7. The CBD/THC Extraction Stocks Category

This category consists of four companies that function as the middle-man of sorts in the cannabis supply chain purchasing dried cannabis, extracting the oil-like substance containing THC or CBD from the plant, and selling it back to the same producers, or to other producers that have requested cannabis extract. The category has received a lot of hype with the suggestion that its stocks are poised to capitalize on what could be the next big cannabis investing trend – extracted products but it has been in decline since its peak back in March/April.

This basket of stocks has:

  • increased 94% since the beginning of the year but has
  • declined 32% from its peak price in March/April and
  • declined 17.3% in August.

8. The Marijuana-infused Beverage Category

Established beverage companies, as well as entrepreneurs, are developing formulas and methods for infusing CBD or THC, or both, into beverages in hopes of becoming the next "monster" of the rapidly emerging cannabis beverage market but no company stands out, as yet, as the company to invest in.

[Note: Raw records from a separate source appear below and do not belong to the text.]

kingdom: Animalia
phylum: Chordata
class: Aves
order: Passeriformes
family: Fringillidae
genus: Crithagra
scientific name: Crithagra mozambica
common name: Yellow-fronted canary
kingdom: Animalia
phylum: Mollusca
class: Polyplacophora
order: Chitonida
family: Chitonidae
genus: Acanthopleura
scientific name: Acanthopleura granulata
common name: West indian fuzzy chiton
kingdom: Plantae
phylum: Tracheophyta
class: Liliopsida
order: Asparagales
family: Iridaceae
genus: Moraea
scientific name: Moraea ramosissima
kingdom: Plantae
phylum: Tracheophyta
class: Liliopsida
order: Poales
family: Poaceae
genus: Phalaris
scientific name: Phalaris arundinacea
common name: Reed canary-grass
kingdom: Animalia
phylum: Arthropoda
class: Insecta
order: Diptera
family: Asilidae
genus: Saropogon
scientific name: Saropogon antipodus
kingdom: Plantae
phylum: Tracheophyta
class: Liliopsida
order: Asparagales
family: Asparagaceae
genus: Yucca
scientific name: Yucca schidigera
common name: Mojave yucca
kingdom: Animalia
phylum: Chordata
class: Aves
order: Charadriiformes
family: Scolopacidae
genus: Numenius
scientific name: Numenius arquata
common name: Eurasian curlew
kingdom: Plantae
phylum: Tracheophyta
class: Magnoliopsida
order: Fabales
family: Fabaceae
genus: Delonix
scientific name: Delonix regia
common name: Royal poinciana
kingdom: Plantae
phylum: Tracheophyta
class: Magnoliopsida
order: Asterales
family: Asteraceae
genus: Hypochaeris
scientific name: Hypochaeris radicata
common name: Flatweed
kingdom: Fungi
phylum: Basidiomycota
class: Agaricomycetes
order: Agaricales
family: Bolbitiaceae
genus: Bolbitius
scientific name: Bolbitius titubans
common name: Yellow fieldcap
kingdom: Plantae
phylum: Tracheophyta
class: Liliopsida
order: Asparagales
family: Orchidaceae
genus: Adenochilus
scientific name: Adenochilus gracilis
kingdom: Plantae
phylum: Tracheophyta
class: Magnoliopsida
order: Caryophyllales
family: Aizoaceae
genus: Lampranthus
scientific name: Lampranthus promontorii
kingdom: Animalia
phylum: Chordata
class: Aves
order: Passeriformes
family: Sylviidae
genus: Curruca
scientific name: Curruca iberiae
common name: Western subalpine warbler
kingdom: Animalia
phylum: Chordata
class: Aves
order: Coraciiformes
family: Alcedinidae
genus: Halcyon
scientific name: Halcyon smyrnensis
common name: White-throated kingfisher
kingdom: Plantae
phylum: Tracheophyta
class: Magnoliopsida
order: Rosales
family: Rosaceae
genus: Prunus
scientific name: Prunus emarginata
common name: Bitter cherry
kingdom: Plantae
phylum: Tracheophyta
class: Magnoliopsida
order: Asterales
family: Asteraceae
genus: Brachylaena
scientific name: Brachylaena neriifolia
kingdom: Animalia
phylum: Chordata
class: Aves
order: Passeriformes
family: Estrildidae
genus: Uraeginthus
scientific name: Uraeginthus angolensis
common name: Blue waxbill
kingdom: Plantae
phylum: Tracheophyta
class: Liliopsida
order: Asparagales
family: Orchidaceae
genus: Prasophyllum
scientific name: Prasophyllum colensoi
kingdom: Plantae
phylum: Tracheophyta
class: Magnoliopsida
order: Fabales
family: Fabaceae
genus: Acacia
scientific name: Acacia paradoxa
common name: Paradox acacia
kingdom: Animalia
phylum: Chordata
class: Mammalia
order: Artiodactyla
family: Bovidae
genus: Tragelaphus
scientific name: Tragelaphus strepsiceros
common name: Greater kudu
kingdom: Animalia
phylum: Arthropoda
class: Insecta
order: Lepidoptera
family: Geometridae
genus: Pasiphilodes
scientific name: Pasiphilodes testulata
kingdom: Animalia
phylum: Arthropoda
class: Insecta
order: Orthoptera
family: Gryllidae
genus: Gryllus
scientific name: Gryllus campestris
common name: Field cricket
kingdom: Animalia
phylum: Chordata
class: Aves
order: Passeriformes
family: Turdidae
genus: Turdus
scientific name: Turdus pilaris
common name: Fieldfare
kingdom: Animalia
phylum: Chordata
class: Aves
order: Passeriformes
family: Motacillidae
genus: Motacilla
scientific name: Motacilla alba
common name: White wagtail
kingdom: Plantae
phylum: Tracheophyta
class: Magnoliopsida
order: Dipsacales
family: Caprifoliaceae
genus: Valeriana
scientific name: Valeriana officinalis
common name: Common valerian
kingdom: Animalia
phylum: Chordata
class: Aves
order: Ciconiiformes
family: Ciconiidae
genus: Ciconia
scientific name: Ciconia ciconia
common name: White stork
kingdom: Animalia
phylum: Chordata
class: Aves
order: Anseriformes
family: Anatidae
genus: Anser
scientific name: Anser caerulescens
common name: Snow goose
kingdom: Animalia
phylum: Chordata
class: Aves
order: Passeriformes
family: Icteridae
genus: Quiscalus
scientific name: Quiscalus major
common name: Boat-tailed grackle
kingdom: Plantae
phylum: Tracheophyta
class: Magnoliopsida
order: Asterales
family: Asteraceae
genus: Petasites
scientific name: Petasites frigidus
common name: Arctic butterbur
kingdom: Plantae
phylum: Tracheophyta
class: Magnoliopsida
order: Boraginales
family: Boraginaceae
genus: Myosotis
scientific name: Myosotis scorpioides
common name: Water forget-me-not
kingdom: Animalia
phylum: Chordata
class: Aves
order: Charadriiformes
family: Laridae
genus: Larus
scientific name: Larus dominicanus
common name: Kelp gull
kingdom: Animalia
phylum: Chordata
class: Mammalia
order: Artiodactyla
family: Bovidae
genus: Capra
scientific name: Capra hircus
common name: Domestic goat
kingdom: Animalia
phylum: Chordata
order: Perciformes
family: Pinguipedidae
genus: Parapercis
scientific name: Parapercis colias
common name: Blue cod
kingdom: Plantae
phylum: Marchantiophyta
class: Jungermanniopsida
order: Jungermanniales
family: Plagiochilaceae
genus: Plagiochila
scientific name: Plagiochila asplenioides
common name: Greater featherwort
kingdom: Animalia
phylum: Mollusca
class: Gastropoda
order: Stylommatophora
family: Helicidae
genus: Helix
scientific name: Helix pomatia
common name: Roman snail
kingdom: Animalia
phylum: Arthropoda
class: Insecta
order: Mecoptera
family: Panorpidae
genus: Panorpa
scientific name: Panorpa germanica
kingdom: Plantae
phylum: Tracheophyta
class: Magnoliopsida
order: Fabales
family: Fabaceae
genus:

This basket of 6 stocks has:

  • declined 63.4% from its peak in March/April of this year and has
  • declined 14.1% in August.

9. Cannabis Companies Concentrating on Europe Category

The CBD industry will grow more than 400% through 2023 in Europe making it the largest legal cannabis market in the world and the following companies consider this to be a great opportunity to enter and/or expand through Europe.

The basket of 5 stocks has:

  • increased 3.7% year to date
  • declined 51.6% from its peak in March/April of this year and has
  • declined 1.4% in August.


Which approach you take to investing in the pot stock sector is up to you but I hope the above analyses help you decide which category is best for you.

  • In my opinion, however, shorting stocks (up 40% in August) should be left to professional traders as should trading in leveraged ETFs (the inverse ETF was up 12% in August) so that leaves seven categories to consider.
  • Personally, I am inclined to invest in the broadest most diversified plays and that suggests serious consideration of either:
    • one of the two very diversified ETFs mentioned above (only down 9.3% on average in August)
    • or the large cap marijuana-related and mostly dividend paying stocks category (down 2.8% in August) which gives one a more conservative indirect play on the burgeoning cannabis market.

Incidentally, you might want to forward this article to your portfolio manager/financial adviser as such insights into the fledgling market are not available elsewhere.